Nitekim ülkede infiale sebep olan bu hezimeti, İngiliz tarihçisi James Morris,"Britanya tarihindeki en aşağılık şartlı teslim" olarak tanımlamıştı.
Oysa bizim yerimizde İngilizler olsaydı Kut’ül Amare Zaferi’ni, bütün mağlubiyetlerini kapatan bir örtü olarak kullanırlardı.
Peki, biz ne yaptık?
Kaynaklar, “1952 yılına kadar ‘Kut Bayramı’ olarak kutluyorduk. Fakat Türkiye'nin NATO'ya girmesinden sonra İngilizlerin baskısıyla bu bayram kaldırıldı ve ilgili bilgiler tarih kitaplarından silindi” diyor.

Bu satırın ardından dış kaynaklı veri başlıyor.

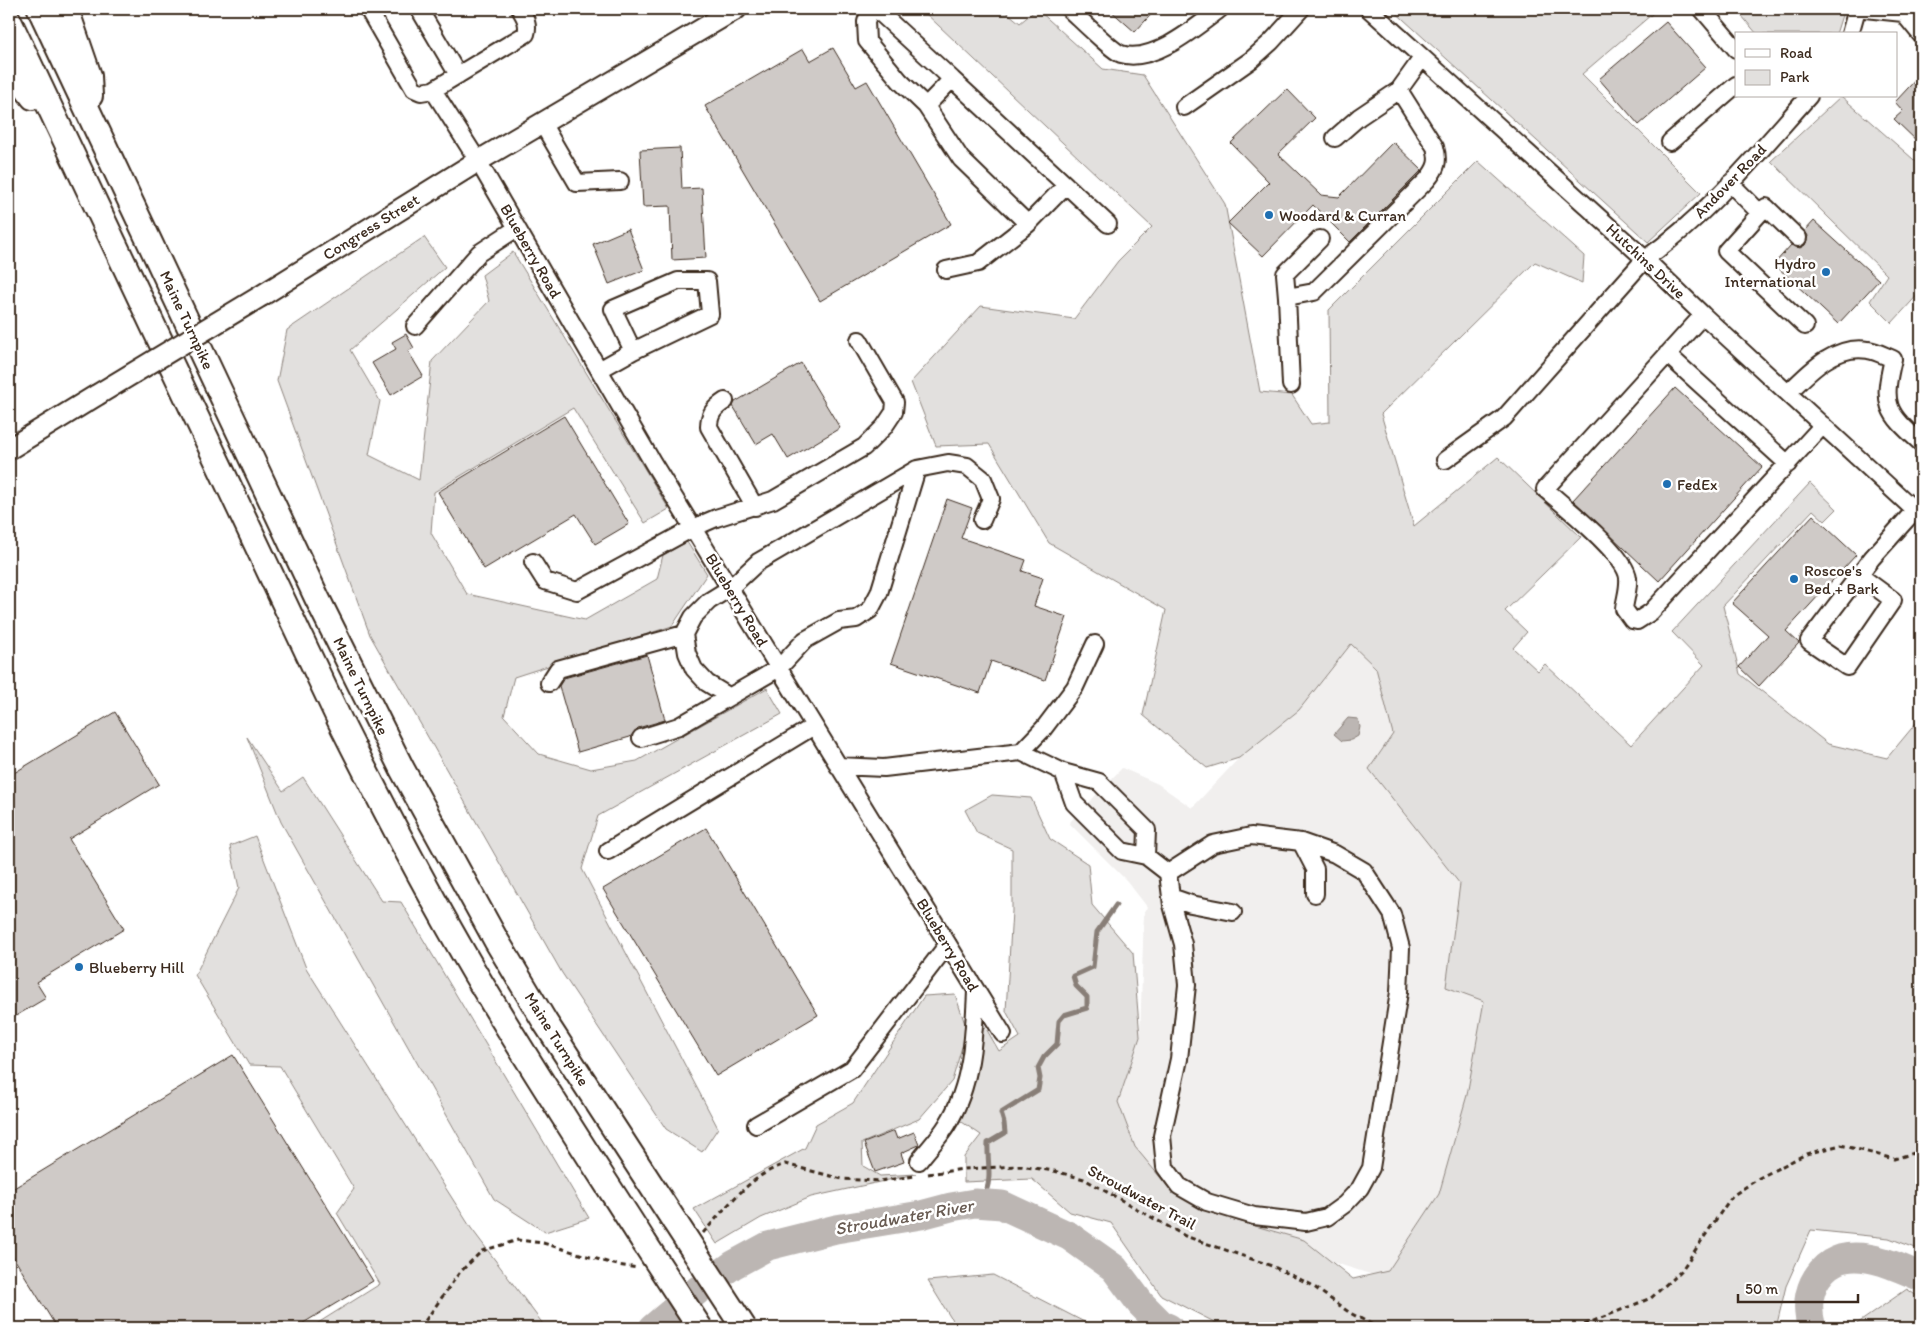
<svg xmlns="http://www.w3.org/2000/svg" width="1930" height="1337" font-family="Itim,sans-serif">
	<rect width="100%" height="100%" fill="#fff"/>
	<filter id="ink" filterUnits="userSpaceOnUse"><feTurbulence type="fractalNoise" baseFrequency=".02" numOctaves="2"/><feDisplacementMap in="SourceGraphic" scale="10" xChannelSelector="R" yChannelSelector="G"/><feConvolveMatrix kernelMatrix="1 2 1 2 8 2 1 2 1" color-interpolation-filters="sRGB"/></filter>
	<g filter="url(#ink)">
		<!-- built -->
		<path fill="#f1efee" d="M1351,644l25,24 17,66 -24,35 91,115 -14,103 38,14 -17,94 -28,99 -56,84 -51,-16 -28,-22 -66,-19 -64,-27 -39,-47 -17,-45 22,-65 4,-126 4,-3 -21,-27 -58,-58 53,-55 36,16 34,24 47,-50 60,-48z"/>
		<!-- green -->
		<path fill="#e2e0de" stroke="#8e857e" d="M921,9h82l17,14 17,-14 66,60 40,6 82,129 35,188 32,3 19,29 19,-2 -1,-112 149,-149 106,95 -2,27 -47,-21 -154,152 33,112 84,-69 83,80 -76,74 22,21 -14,16 25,23 7,-7 86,81 73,-80 -32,-33 138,-149 27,26 -12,12 -12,-11 -90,96 17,68 88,70 59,14 34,-41v533l-32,-12 -78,-8 -25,56 -10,42h-550l-65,-33 -50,-72 -41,-11 -38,-33 -68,3v-25l17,-22 -22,-15 12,-44 9,-58 19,33 21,-14 -14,-26 6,-100v-62l-35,-16 -12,-23 27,-15 39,3 19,41 38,25 4,41 41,48 7,84 -22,65 17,45 39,47 64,27 66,19 49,39 35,-8 51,-77 28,-99 17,-94 -38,-14 14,-103 -91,-115 24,-35 -17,-66 -25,-24 -52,66 -60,48 -32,10 -64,-53 23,-105 -117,-67 -60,-99 -53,2 -25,-64 70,-76 93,13 44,-58 34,-34z
			M1392,9h266l-76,65 119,119 -53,49z
			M1736,9h108l-8,25h-79z
			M1841,96l80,70v125l-29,32 -22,-22 17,-26 -116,-114z
			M424,237l21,30 -95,83 30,51 -11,54 50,25 13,-119 57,-60 -7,-26 31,-23 156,257 -24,14 -72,-115 -139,84 -3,41 36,61 118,26 72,-41 6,-24 24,-13 20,32 -35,52 -158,51 -10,39 35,38 52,15 46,-8 130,-73 15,26 -184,102 -16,53 136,259 -16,24 -36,-23 -104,-156 -192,-338 -93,-254 10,-51z
			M247,737l36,54 20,-14 79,124 19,1 188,316 -44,14 -51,-33 -213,-377z
			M255,836l51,132 165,260 75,100h-236l70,-44 -43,-71 17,-24 -74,-123 -31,-1 -54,-90 44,-87 -9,-42z
			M955,994l12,36 -15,51 -33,38 -57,24 1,23 17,10 36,-2 -105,23 -50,21 -44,26 -23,-35 111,-61 11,-24 37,-21 71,-107z
			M993,1275l103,53h-139l-29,-47z
			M1907,1289l14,10v29h-70z"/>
		<!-- water -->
		<path fill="#bcb6b3" stroke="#887e77" d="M1348,718l10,1 2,8 -2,9 -7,4 -9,1 -8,-7z"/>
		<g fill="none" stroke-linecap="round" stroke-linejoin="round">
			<!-- stream -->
			<path stroke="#887e77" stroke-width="5" d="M975,1203c3,-4 9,-7 11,-12 6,-13 1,-33 2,-48l17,-10 -1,-10 -3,-10 37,-23 2,-12 -2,-10 6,-11 13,-13 2,-23 5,-6 23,-7v-11l-11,-11 -3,-10 20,-9 4,-35 19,-27"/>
			<!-- river -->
			<path stroke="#bcb6b3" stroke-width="29" d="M653,1328l45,-38 35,-25 35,-19 68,-17 85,-14 30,-8 24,-4 27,2 67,31 45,32 27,36 21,21 7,3
				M1812,1328c-5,-16 -5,-30 2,-45 23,-45 73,-21 107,-6"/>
		</g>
		<!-- building -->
		<path fill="#cfcac7" stroke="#3b2a1e" d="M1109,9h47l-21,23z
			M1666,22l40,45 -67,58 -40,-46z
			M833,48l23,39 11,-6 84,143 -131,77 -115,-195 98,-57 7,12z
			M1921,74v71l-27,-26 9,-8 -8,-9z
			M1287,89l28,29 -37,36 43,41 18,2 54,-55 29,28 -72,72 -37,-37 -50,51 -35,-33 41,-41 -38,-39z
			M680,148l2,41 20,-1 4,70 -34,2 -2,-54 -27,1 -3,-57z
			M1814,221l65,59 -41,44 -64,-60 17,-19 9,3 5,-3 3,-9 -3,-5z
			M628,229l16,41 -35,14 -16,-40z
			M406,334l8,14 -6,3 15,25 -32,19 -19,-32 24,-14 -4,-7z
			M801,363l39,65 -52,31 -15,-25 -17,10 -23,-38 2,-4z
			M1675,388l87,79 -103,114 -86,-81z
			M564,416l65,108 -34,20 -19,-30 -92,55 -46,-77z
			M947,499l25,9 -11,30 65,22 -4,11 21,7 -9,28 33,11 -22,63 -54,-19 -11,32 -89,-30z
			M1813,515l43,40 -70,76 13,12 -40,43 -20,-19 29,-32 -36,-32z
			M647,655l18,65 -27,8 -8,9 -52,15 -19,-66 5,-8z
			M115,712l44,72 -90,55 55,90 -88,53 10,16 -37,22v-244z
			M706,828l112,187 -102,61 -113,-187z
			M233,1055l140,226 -78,47h-238l-48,-78v-59z
			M894,1131l3,8 17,-7 5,13 -18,8 3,9 -29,10 -11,-29z"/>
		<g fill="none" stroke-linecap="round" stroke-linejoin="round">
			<!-- minor casing -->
			<g stroke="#3b2a1e" stroke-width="20">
				<path id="minor" d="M368,9l46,80 7,3 12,-2
					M419,9l39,66
					M520,9c5,8 9,15 6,25l-93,56 45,71 175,302 350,571
					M870,9l-4,13 1,19 33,40 26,25 35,53 67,65 38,-39
					M876,9l76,70 -26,27
					M1069,9c9,8 43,42 52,45 32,10 75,-27 99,-45
					M1369,9l276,250 58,56 218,201
					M1702,9l34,40
					M1865,9l38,4 18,22
					M1850,34l7,-25
					M952,79l156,145
					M1184,107l67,-47 20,-18 30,-33
					M542,123l35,60 43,-2
					M1335,138l24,-21 40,-27 23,-32
					M1670,142l66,-57
					M1730,183l30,30 6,-6 32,31
					M1760,213l-34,38 79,75
					M946,270l32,-7 50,-39
					M1287,297l-2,-23 35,-35
					M1703,315l-158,174c19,17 81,66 83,89 1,11 -3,21 -4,31l8,11 5,1 14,-9 172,-187
					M415,326l64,-73 38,-25
					M1667,354l121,110
					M599,370l34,-19 77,-37 -3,-33h-29l-65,28 20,42
					M1291,385l-4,-88 27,-5 113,-112c10,-12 12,-19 8,-33l-36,-57
					M1788,393c21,-21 47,-49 80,-43 8,1 17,6 25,9 -11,46 -7,53 28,84
					M725,401c-11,7 -16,13 -16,26l46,80
					M1445,460l59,-42 141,-159c63,-44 113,-106 164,-163
					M533,562l12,19 32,10 116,-63 23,-10 57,-18 91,-53 20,-20 10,-15 1,-10 -36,-62
					M1859,575l34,25 -46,67 -38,-26 63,-83 43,-48
					M549,683l9,-14 126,-35
					M730,697l-23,-14 -13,-14 -7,-16 -3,-19 9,-17 16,-16 21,-13 28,-26 159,-93 31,-6 19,3 16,13 8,20 -9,21
					M641,738l38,-12 100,-58 26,-28 34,-19 17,-2 14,-9 9,-17 38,-124
					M1021,752l23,-24 31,-41 20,-43
					M838,766l46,2 137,-16 42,20 36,10 48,48 -1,26
					M1063,772l11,31 48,48 24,5 22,17 4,32 11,39 4,41 -8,74 -17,77 3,31 14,19 28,16 47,14 52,6 21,-5 18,-13 15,-16 11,-20 28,-176 2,-44 -9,-34 -28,-43 -29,-17 -34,-12 -50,-6 -38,8 -45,29
					M1301,842l14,27v25
					M608,851l206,-125
					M1171,897l20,7 42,8
					M756,1125l96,-56 96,-125
					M919,1161c9,-12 20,-23 28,-36 25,-40 27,-88 29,-134"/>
			</g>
			<!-- major casing -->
			<g stroke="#3b2a1e" stroke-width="24">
				<path id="major" d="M261,296l217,-135 258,-152
					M9,449l88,-54"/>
			</g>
			<!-- highway casing -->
			<g stroke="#3b2a1e" stroke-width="28">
				<path id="highway" d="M40,9l277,589 85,171 94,171 49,82 130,200
					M66,9l23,67 1,20
					M9,21l331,700c43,86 88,172 136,254 54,91 111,178 168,267
					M9,65l24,32"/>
			</g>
			<!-- path -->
			<path stroke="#3b2a1e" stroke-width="3" stroke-dasharray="5 4" stroke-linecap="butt" d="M928,1174l36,-5 56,-3 34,5 30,8 101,57 87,30 38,18 40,29 29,15
				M703,1233c24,-26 47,-58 82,-69l57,15 38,2 35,-5
				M420,1328l40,-56 22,-21 36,-11 25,3 74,22 21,3
				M1576,1328l75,-30 30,-27 51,-75 27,-18 47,-24 35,-9 53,14 27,-8"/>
			<!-- minor -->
			<use href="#minor" stroke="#fff" stroke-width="16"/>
			<!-- major -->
			<use href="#major" stroke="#fff" stroke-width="20"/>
			<!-- highway -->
			<use href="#highway" stroke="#fff" stroke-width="24"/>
			<!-- major-bridge casing -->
			<g stroke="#3b2a1e" stroke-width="24" stroke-linecap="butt">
				<path id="major-bridge" d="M97,395l164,-99"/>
			</g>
			<!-- highway-bridge casing -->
			<g stroke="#3b2a1e" stroke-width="28" stroke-linecap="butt">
				<path id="highway-bridge" d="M675,1222l69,106
					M644,1242l56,86"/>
			</g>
			<!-- major-bridge -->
			<use href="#major-bridge" stroke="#fff" stroke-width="20"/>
			<!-- highway-bridge -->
			<use href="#highway-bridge" stroke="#fff" stroke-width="24"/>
		</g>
	</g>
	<!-- markers -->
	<g fill="#1f6fb2" stroke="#fff" stroke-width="2">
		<circle cx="1269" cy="215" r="5"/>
		<circle cx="1826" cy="272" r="5"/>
		<circle cx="1667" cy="484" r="5"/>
		<circle cx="1794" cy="579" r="5"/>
		<circle cx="79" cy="967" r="5"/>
	</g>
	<g text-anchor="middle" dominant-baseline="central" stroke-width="5" stroke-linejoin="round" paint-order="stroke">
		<!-- street labels -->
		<g font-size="16" fill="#3b2a1e" stroke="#fff">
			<text transform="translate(1730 181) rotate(-46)">Andover Road</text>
			<text transform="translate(371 227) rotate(-32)">Congress Street</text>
			<text transform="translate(531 251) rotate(60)">Blueberry Road</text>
			<text transform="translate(1646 261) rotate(43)">Hutchins Drive</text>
			<text transform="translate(187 320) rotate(65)">Maine Turnpike</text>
			<text transform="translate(737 600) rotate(59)">Blueberry Road</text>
			<text transform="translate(361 686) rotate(64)">Maine Turnpike</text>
			<text transform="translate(948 945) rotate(59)">Blueberry Road</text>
			<text transform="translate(557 1039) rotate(58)">Maine Turnpike</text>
			<text transform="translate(1142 1197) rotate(28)">Stroudwater Trail</text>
		</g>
		<!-- poi labels -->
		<g font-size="16" fill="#3b2a1e" stroke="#fff" text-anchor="start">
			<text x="1279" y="215">Woodard &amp; Curran</text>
			<text x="1816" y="263" text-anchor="end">Hydro<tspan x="1816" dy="18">International</tspan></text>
			<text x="1677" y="484">FedEx</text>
			<text x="1804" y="570">Roscoe's<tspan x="1804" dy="18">Bed + Bark</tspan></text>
			<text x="89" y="967">Blueberry Hill</text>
		</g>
		<!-- water labels -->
		<g font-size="18" font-style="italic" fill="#685b52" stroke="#fff">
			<text transform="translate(904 1217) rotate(-10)">Stroudwater River</text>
		</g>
	</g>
	<!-- margin -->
	<rect width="1930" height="1337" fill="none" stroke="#fff" stroke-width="30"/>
	<rect x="15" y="15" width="1900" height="1307" fill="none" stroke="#3b2a1e" stroke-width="2" filter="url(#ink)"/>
	<!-- legend -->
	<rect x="1735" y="32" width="162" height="65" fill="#ffffff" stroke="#b1aaa5"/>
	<rect x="1745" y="49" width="25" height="8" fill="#ffffff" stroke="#b1aaa5"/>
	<text x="1780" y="58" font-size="15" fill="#3b2a1e">Road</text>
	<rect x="1745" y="70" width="25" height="15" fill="#e2e0de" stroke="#b1aaa5"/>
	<text x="1780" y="82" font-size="15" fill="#3b2a1e">Park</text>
	<!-- scale -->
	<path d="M1738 1294v8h120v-8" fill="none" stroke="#3b2a1e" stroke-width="2.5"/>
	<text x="1745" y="1294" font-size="15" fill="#3b2a1e" stroke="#ffffff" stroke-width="4" paint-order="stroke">50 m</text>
</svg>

Bazıları, böyle bir kutlamayı kaynaklarda bulamadıklarını söylüyor. Oysa niye bulamadıkları, cümlenin sonunda izah ediliyor.
Gelelim ayıbın en büyüğüne...
Bir fethimiz var ki ne Kut’a benzer ne de Çanakkale’ye. Çağ kapatıp çağ açan bir zafer. Bütün hakan ve komutanların, o “kutlu müjdeye” mazhar olma yolunda ömür tükettiği bir zafer.
26 Ağustos 1071’de Anadolu’nun kapılarını açan Türkleri, tekrar Orta Asya’ya göndermek için seferber olan Haçlıların, öfkelerine esir olmasına sebep olan bir zafer.
Bu muhteşem zafer son yıllarda, coşkulu programlarla anılmakla birlikte, şanına yakışan “29 Mayıs”ın “millî bayram” olarak kutlanmasıdır ki, en geniş tabanlı birlik-bütünlük sembolü olacaktır.
Bu konu Osmanlı’dan bugüne zaman zaman gündeme gelmiş, zaman zaman teşebbüs edilmiş, ancak çoğunlukla İngilizlerin müdahalesi sonucu hayata geçememiştir.
Mesela fethin 500. sene-i devriyesi olan 1953 yılında Demokrat Parti İstanbul’un fethine çok önem vermiş ve kutlamalar için çok büyük hazırlıklar yapılmıştı. Ancak, İngilizlerin, “Yunanlılarla artık dost olduk, bu kutlamaları yapmayın” ricası (!) üzerine son anda vazgeçildi.
Şehit mezarlarının ihyasına kadar çok geniş kapsamlı hazırlıklara rağmen, son anda hükümetin kutlamalara katılmayacağı açıklanmış ve Başbakan Menderes de o gün Ankara’da kalmayı tercih etmişti. Bu kararında, Kraliçe II. Elizabeth’in taç giyme törenine katılmak için ertesi gün Londra’ya gidecek olmasının bir etkisi var mıydı bilmiyoruz.
Ezanı esaretten kurtarmak için canını feda eden bir başbakan neden böyle davrandı bilmiyorum. Belki de o dönemde hem Haçlı güruhuyla hem de içerideki vesayetçileriyle aynı anda savaşmaya gücü yetmedi. Ancak aradan 70 yıl geçti ve köprünün altından çok sular aktı. Artık İstanbul’un fethini millî bayram olarak kutlamamızı engelleyen sebepler büyük ölçüde geçersiz hale geldi.
AB’den İsrail’e ve Mısır’a kadar bütün Türkiye düşmanlarını üzerimize salmaya çalışan, FETÖ darbecilerine yataklık yapan Yunan’ı mı üzmemek için gizleyeceğiz bu muhteşem zaferi?
29 Mayıs’ın “Fetih Bayramı” olarak kutlanması, belki “Zulüm 1453’te başladı” diyen satılmışların ıstırabını arttırır ama hem büyük fethin tapusu, hem de son yıllarda Haçlı-Siyonist ittifakına karşı elde ettiğimiz başarıların tescili olacak. Aynı zamanda İstanbul’u geri alma hayaliyle, dünyanın her köşesinde Müslümanlara saldıran Haçlı şövalye kalıntılarına da en güzel cevap olacaktır.